::: Passage to read :::
Full "dumpe2fs" output compressed is 34M and available at:

http://santi.usansolo.net/tmp/dumpe2fs.txt.gz
Post by Theodore Tso
But simply looking at your dumpe2fs, and take an average from the
first 6 block groups which you included in the pastebin, I can
extrapolate and guess that you have about 63 million directories, out
of approximately 114 million total inodes (so about 51 million regular
files, nearly all of which have hard link counts > 1).
# grep directories dumpe2fs.txt | awk '{sum += $7} END {print sum}'
78283294
Post by Theodore Tso
BackupPC blows out of the water all of our memory reduction
hueristics. I estimate you need something like 2.6GB to 3GB of memory
just for these data structures alone. (Not to mention 94 MB for each
inode bitmap, and 188 MB for each block bitmap.) The good news is
that 4GB of memory should do you --- just. (I'd probably put in a bit
more physical memory just to be on the safe side, or enable swap
before running e2fsck). The bad news is you really, REALLY need a
64-bit kernel on your system.
Unfortunately, I have killed the process, in 21 hours only 2.5% of the fsck
is completed ;-(

'scratch_files' directory has grown to 311M

===================================================================
# time fsck -y /dev/sda4
fsck 1.40.8 (13-Mar-2008)
e2fsck 1.40.8 (13-Mar-2008)
Adding dirhash hint to filesystem.

/dev/sda4 contains a file system with errors, check forced.
Pass 1: Checking inodes, blocks, and sizes

/dev/sda4: e2fsck canceled.

/dev/sda4: ***** FILE SYSTEM WAS MODIFIED *****
/dev/sda4: ********** WARNING: Filesystem still has errors **********

real 1303m19.306s
user 1079m58.898s
sys 217m10.130s
===================================================================
Post by Theodore Tso
Because /var/cache/e2fsck is on the same disk spindle as the
filesystem you are checking, you're probably getting killed on seeks.
Moving /var/cache/e2fsck to another disk partition will help (or
better yet, battery backed memory device), but the best thing you can
do is get a 64-bit kernel and not need to use the auxiliary storage in
the first place.
I'm trying a fast test with "mount tmpfs /var/cache/e2fsck -t tmpfs -o
size=2048M", but appears that will take a long time to complete too.. so
the next test will be with a 64-bit LiveCD :)
Post by Theodore Tso
As far as what to advice to give you, why are you running e2fsck? Was
this an advisory thing caused by the mount count and/or length of time
between filesystem checks? Or do you have real reason to believe the
filesystem may be corrupt?
No, it's not related with mount count and/or length of time between
filesystem checks. When booting we get this error/warning:

EXT3-fs warning: mounting fs with errors, running e2fsck is recommended
EXT3 FS on sda4, internal journal
EXT3-fs: mounted filesystem with writeback data mode.

And "tune2fs" returns that ext3 is in "clean with errors" state.. so, we
think that completing a full fsck process is a good idea; what means in
this case "clean with errors" state, running a fsck is not needed?

Thanks again for all the help and advices!!
::: Extracted records :::
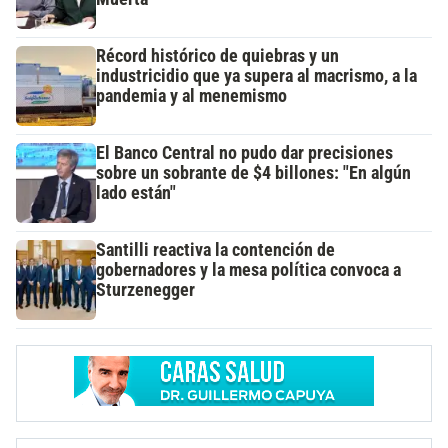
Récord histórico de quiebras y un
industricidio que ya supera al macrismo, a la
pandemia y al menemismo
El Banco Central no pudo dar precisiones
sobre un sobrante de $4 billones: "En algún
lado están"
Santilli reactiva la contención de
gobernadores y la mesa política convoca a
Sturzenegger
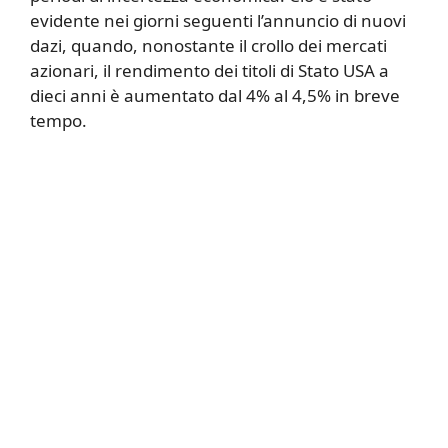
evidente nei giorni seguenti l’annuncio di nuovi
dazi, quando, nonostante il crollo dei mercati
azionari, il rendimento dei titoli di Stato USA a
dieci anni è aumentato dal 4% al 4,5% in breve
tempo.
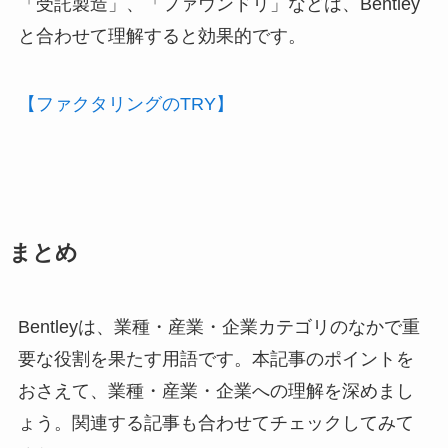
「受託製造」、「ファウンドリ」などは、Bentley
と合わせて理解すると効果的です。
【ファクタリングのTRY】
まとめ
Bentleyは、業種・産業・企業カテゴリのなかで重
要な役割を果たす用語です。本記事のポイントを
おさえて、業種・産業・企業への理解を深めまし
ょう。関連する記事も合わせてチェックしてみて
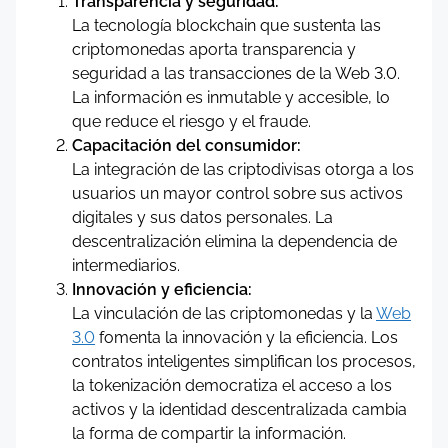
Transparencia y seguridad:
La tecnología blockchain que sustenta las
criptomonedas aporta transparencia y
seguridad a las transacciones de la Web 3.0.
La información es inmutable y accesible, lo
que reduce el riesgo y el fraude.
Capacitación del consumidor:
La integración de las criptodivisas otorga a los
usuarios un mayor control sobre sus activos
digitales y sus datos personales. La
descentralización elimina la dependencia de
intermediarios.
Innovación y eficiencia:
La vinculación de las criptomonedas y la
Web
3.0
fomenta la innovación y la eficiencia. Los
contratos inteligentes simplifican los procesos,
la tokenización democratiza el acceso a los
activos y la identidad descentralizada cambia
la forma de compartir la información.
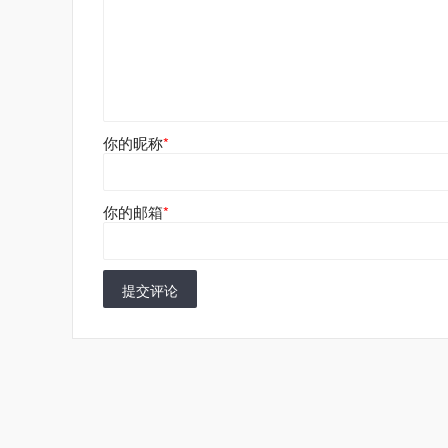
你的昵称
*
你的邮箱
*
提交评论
:::
::: Extracted records :::
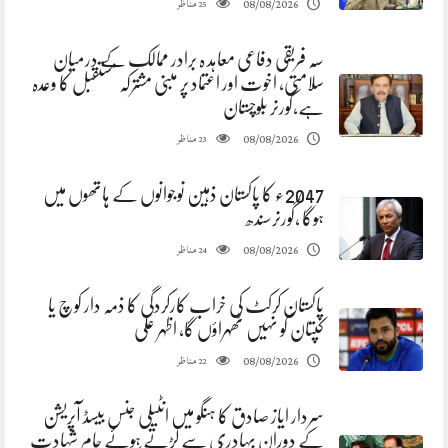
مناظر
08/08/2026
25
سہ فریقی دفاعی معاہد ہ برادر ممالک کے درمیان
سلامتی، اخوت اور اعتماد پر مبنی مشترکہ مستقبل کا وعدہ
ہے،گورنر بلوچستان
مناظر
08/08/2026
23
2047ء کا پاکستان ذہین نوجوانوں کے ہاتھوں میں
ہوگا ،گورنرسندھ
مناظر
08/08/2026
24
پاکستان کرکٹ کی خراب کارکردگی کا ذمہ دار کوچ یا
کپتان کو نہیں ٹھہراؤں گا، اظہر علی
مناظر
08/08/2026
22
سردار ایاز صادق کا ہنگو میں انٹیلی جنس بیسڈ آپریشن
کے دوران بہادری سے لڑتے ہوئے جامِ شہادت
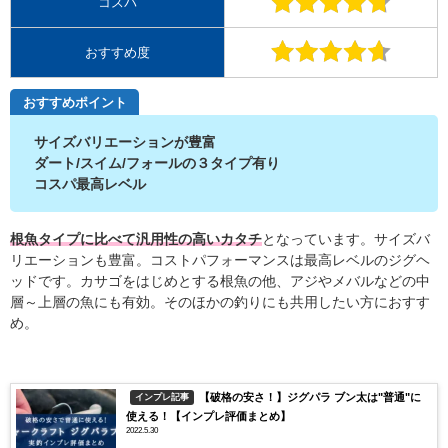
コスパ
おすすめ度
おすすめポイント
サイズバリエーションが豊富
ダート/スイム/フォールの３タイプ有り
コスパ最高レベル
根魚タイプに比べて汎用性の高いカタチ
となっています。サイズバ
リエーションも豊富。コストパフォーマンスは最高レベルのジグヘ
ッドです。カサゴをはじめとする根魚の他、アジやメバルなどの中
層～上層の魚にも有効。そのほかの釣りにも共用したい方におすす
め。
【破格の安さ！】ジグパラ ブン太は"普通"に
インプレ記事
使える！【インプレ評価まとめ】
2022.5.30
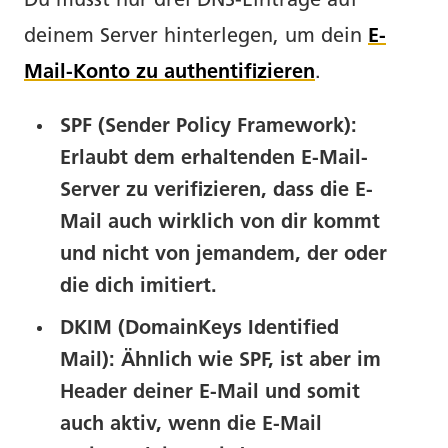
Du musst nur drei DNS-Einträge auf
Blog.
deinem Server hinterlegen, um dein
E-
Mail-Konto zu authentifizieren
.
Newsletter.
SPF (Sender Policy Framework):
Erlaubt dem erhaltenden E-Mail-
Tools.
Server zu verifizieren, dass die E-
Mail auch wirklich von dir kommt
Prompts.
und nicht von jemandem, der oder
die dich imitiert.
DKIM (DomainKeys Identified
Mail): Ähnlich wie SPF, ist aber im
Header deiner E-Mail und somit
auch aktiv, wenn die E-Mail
:::
From the e2fsck forum thread, list each timing value reported for the `time fsck -y /dev/sda4` run, with its label. You won't need these entries for anything here.

real 1303m19.306s
user 1079m58.898s
sys 217m10.130s